La formation a vécu en France trois chocs majeurs ces dernières années
1. La crise financière et économique de 2008 qui vit de nombreuses entreprises remballer tous les projets éducatifs ambitieux. L'échec du DIF tint en grande partie, non pas à ce dispositif intelligent et décentralisé, mais à l'arrêt brutal des dépenses éducatives dans la plupart des branches professionnelles
2. Une réforme improvisée et impréparée en 2014. Elle n'aura tenu que quatre années (alors que le rapporteur de la loi la voyait servir durant des décennies) mais elle a contribué à faire chavirer notre système de formation (avec par exemple un CPF qui concerne désormais moins de 1 % des salariés)

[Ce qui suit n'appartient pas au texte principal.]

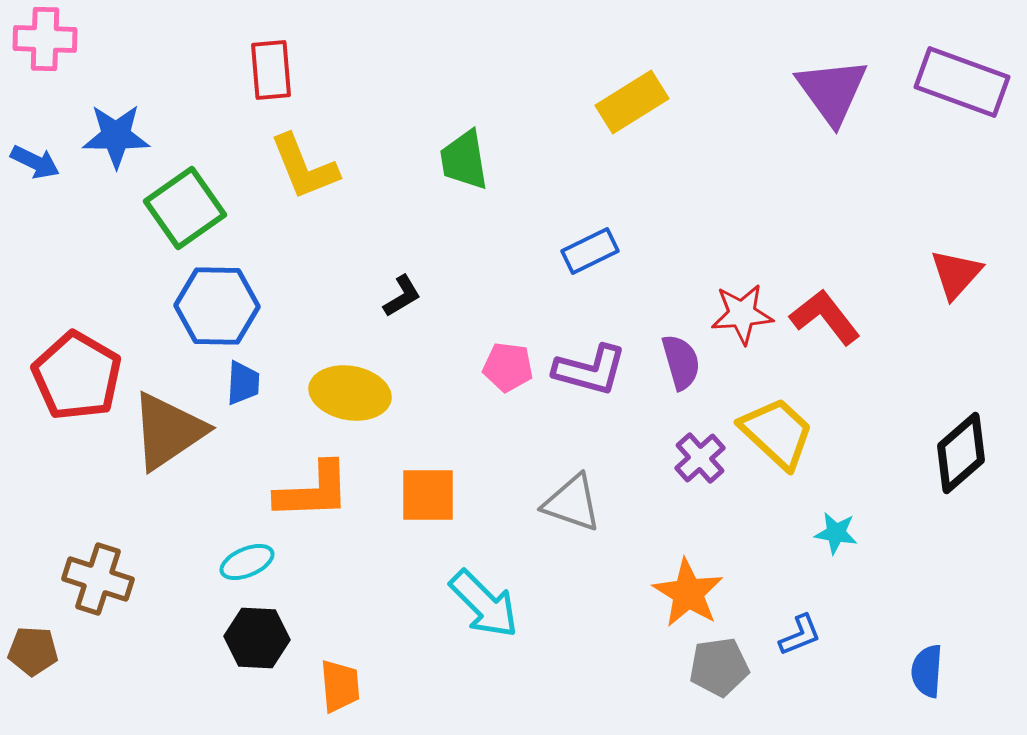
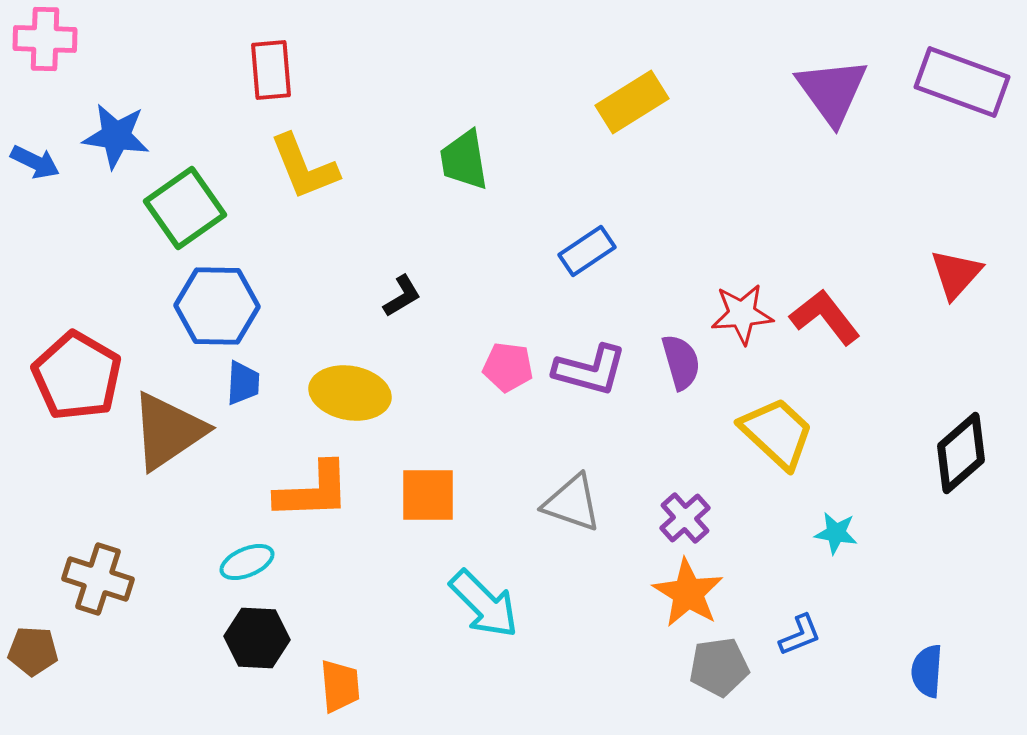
blue star: rotated 8 degrees clockwise
blue rectangle: moved 3 px left; rotated 8 degrees counterclockwise
purple cross: moved 15 px left, 60 px down
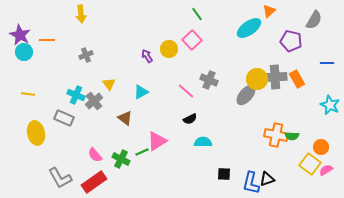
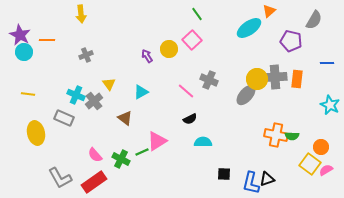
orange rectangle at (297, 79): rotated 36 degrees clockwise
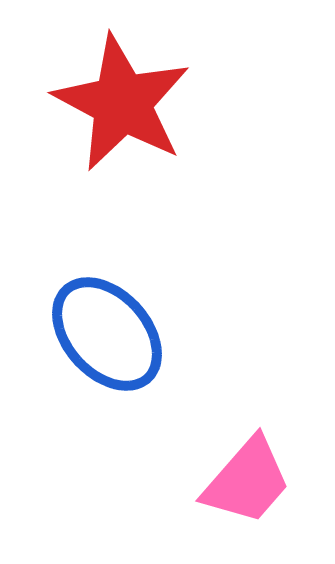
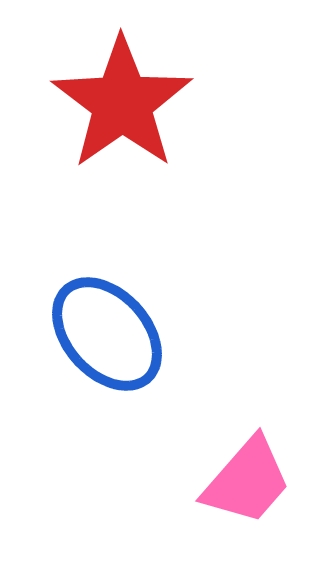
red star: rotated 9 degrees clockwise
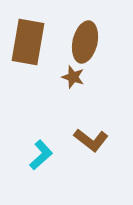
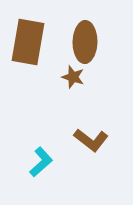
brown ellipse: rotated 12 degrees counterclockwise
cyan L-shape: moved 7 px down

3. Une nouvelle réforme en 2018, aussi mal pensée et impécunieuse que la précédente. Non seulement les entreprises de plus de 50 salariés ont perdu leur OPCA, les financements et les dispositifs anciens mais elles sont soumises, pour la fin 2020, à une injonction incohérente de former tous leurs salariés sous peine d'une amende de 3 000 € par personne (en exonèrant au passage les entreprises de moins de 50 salariés et les travailleurs en CDD ou précaires).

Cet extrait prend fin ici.